As to the Sylvain matter, the hearing committee concluded the disciplinary counsel failed to prove by clear and convincing evidence that respondent committed a crime in violation of Rule 8.4(b) by clear and convincing evidence. Because no criminal charges were filed against the respondent, and the evidence shows that Mr. Sylvain had apparently pushed respondent in the chest after an exchange of words, the committee found respondent was attempting to protect himself from harm rather than committing a criminal act.
Rule 8.4(b) provides:
It is professional misconduct for a lawyer to:
(b) Commit a criminal act especially one that reflects adversely on the lawyer's honesty, trustworthiness or fitness as a lawyer in other respects.
As to the Broughton matter, the committee found respondent improperly charged Mr. Broughton fees for representing Mrs. Broughton and that respondent had direct contact with Mr. Broughton after he had retained his own counsel. Furthermore, the committee agreed that respondent unnecessarily delayed resolution of the divorce. The committee concluded that respondent had violated Rules 3.2, 4.2, and 8.4(a) and (d) of the Rules of Professional Conduct.
On the remaining counts involving failure to cooperate, the committee agreed that respondent failed to respond timely to the disciplinary counsel's letter and therefore violated Rules 8.1(c), 8.4(g), and Rule XIX, § 9(c). It also noted respondent had been admonished on three other occasions for similar violations within the past 18 months.
In 94-ADB-012, 94-ADB-102, and 94-ADB-103, respondent was admonished for failure to cooperate with disciplinary counsel in an investigation. He was also Supreme Court ineligible from June 3, 1993 to March 16, 1994 for non-payment of the disciplinary assessment, and bar dues ineligible for periods in 1993, 1994, 1995, and 1996.
As a sanction, the committee recommended that respondent be suspended from the practice of law for six months, noting it was "struck" by respondent's admitted ignorance of the law regarding curator fees, and his lack of concern regarding disciplinary action.
The board modified the sanction recommended by the hearing committee, noting that it felt respondent would make a good candidate for probation and that respondent was receptive to the idea of probation. Accordingly, it recommended that respondent be suspended from the practice of law for one year, six months to be deferred, followed by a probationary period of two years, subject to certain conditions.
Upon review of the record of the disciplinary board's findings and recommendations, and the record filed herein, we find respondent has violated Rules 3.2, 4.2, 8.1(c) and 8.4(a)(d)(g) of the Rules of Professional Conduct. It is the decision of the court that the disciplinary board's recommendations be adopted.
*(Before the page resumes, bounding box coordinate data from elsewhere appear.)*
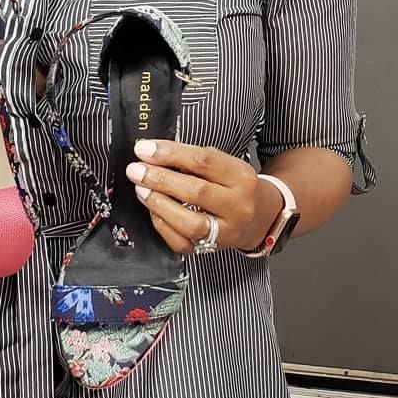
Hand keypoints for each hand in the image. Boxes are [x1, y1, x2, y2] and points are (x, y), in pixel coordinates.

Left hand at [125, 140, 282, 254]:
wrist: (261, 216)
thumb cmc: (236, 186)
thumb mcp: (226, 165)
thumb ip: (195, 160)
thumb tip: (155, 154)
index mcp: (242, 177)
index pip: (204, 161)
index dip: (171, 153)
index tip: (145, 148)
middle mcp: (238, 205)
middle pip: (196, 191)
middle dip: (160, 179)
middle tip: (136, 170)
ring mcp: (226, 231)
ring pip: (190, 222)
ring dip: (159, 204)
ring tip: (141, 189)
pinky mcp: (212, 249)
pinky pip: (182, 242)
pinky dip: (163, 226)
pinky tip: (153, 210)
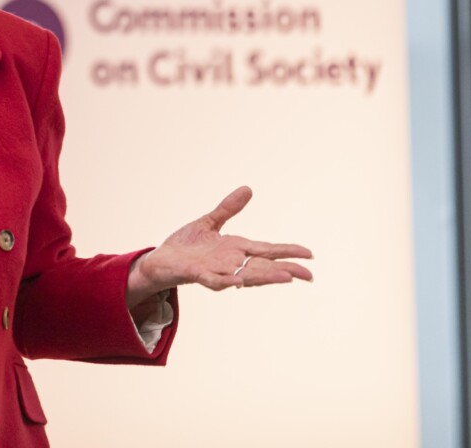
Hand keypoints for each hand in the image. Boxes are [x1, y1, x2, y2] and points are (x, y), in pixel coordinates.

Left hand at [126, 186, 312, 307]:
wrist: (160, 260)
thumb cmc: (185, 246)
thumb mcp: (209, 222)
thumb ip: (228, 209)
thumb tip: (248, 189)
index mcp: (235, 249)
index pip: (267, 251)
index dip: (288, 252)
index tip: (310, 254)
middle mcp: (230, 262)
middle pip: (263, 267)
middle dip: (285, 270)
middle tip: (309, 275)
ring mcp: (216, 270)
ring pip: (245, 276)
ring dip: (265, 277)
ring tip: (286, 278)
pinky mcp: (197, 275)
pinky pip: (215, 280)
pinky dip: (227, 281)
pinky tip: (239, 282)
Accordingly, it is ordered that respondent be suspended for a period of one year, six months deferred, followed by a two year period of probation subject to the following conditions:
1. A probation/practice monitor shall be appointed by Disciplinary Counsel within one (1) month from the date Respondent's suspension is completed to review Respondent's office procedures and practices, with particular emphasis on matters in which Respondent is inexperienced, including fee schedules and collection of such fees regarding those matters;
2. Respondent shall stay current with all MCLE requirements, bar dues and disciplinary assessments; and
3. Should Respondent fail to comply with any of the terms of this probation, Disciplinary Counsel shall move for an immediate revocation of Respondent's probation and institution of the previously deferred six (6) months suspension. Disciplinary Counsel's motion to revoke probation shall be filed directly with the Disciplinary Board for summary consideration by whatever procedure the Board deems appropriate.
It is further ordered that all costs of these disciplinary proceedings are assessed to respondent.